Indigenous leaders urge King apology before coronation

·3-min read

Prominent Indigenous Australians have joined with leaders across the Commonwealth urging King Charles III to formally apologise for the effects of colonisation.

Ahead of the King's coronation, representatives from 12 countries have written a joint letter calling for reparations, acknowledging the impact of slavery, along with returning the remains of Indigenous people and cultural artefacts.

Australian signatories of the letter include Nova Peris, the first Indigenous woman elected to federal parliament and co-chair of the Australian Republican Movement, fellow ARM co-chair Craig Foster and Victorian independent senator Lidia Thorpe.

"We stand united in engaging a process to right the wrongs of the past and to continue the process of decolonisation," the letter said.

"We, the undersigned, call on the British monarch King Charles III, on the date of his coronation being May 6, 2023, to acknowledge the horrific impacts on and legacy of genocide and colonisation of the Indigenous and enslaved peoples."

Countries represented in the joint letter include New Zealand, the Bahamas, Canada, Papua New Guinea, Jamaica and Saint Lucia.

The letter called for the King to start the conversation about "slavery's enduring impact" and "immediately commit to starting discussions about reparations for the oppression of our peoples".

Senator Thorpe said the effects of British colonisation on Indigenous people were still being felt.

"The genocidal project that commenced in 1788 continues and neither the British Crown nor the Australian government have been held to account for the crimes they have committed," she said.

"This country has a new king. The parliament and the prime minister are subjugated to someone we didn't elect. We don't need a new king, we need a head of state chosen by the people."

The letter coincides with Prime Minister Anthony Albanese confirming he had invited the monarch to visit Australia.
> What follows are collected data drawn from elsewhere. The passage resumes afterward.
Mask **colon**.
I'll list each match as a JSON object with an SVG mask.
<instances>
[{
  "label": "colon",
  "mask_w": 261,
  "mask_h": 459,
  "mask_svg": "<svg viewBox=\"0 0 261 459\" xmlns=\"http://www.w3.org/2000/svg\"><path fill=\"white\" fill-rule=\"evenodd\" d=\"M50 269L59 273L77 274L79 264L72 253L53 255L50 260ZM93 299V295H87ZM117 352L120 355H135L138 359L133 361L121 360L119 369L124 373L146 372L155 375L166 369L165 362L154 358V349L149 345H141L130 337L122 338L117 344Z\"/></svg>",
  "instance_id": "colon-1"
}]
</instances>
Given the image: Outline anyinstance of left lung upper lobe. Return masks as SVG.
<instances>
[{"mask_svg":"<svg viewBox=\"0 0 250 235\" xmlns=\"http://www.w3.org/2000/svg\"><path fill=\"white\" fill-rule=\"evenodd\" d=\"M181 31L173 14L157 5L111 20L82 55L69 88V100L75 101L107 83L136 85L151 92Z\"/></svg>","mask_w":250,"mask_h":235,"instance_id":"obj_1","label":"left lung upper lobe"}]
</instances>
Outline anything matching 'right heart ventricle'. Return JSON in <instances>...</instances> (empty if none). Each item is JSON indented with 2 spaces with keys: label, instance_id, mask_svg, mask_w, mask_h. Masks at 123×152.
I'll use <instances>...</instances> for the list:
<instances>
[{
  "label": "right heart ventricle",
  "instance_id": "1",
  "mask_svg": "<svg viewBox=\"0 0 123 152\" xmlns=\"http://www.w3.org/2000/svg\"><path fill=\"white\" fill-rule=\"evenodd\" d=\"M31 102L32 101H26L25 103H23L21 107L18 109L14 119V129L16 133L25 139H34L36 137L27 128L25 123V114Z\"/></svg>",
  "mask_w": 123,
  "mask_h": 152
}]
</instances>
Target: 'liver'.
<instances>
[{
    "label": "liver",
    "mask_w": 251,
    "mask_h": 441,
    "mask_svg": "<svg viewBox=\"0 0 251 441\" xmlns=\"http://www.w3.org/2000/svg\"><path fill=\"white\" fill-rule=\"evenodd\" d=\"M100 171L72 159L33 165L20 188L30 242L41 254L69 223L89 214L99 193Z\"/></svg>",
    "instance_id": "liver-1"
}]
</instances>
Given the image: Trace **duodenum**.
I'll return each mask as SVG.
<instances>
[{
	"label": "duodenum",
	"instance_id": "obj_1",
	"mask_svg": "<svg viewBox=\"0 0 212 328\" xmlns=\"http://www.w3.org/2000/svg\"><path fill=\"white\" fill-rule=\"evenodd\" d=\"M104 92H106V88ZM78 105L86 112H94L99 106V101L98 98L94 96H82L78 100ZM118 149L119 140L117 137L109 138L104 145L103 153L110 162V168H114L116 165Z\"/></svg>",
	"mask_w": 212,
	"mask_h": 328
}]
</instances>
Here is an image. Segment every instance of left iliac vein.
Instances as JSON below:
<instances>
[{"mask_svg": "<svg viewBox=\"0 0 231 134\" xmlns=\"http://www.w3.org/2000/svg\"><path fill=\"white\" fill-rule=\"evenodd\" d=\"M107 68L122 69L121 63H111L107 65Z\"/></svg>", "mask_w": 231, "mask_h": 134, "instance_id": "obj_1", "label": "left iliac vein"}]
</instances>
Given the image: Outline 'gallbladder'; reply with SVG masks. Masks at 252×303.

Mr Albanese described his private audience with the King at Buckingham Palace on Tuesday, local time, as "very warm".

While he is a republican, the prime minister said he was looking forward to being at the coronation ceremony on Saturday.

Mr Albanese has been criticised by the Australian Monarchist League for being hypocritical about his attendance while trying to introduce a republic by stealth.

Opposition Leader Peter Dutton said Mr Albanese shouldn't be "swanning around at Buckingham Palace" while giving interviews talking about the republic.

"You're there for that occasion and save your interviews for when you get back to Australia," Mr Dutton told 2GB radio.

Asked if Australia would stick with the monarchy for now, Assistant Minister for the Republic Matt Thistlethwaite said the Indigenous voice referendum was the priority.

"But the government does have a longer term vision for Australia as a mature, independent nation with one of our own as our head of state," he told Sky News.

Mr Albanese is among a contingent of Australians invited to the coronation, along with Governor-General David Hurley and state governors.

The Australian delegation includes Matildas captain and soccer star Sam Kerr, singer Nick Cave, Aboriginal artist Jasmine Coe, comedian Adam Hills and London-based nurse Emily Regan.

The King, who is the monarch of 14 overseas realms including Australia, will host a lunch for prime ministers and governors-general at Buckingham Palace and also attend a Commonwealth Heads of Government Meeting on Friday, the day before his crowning.

On Sunday, Australia's Federation Guard will fire a national 21-gun salute from the Parliament House forecourt, followed by a Royal Australian Air Force fly-past.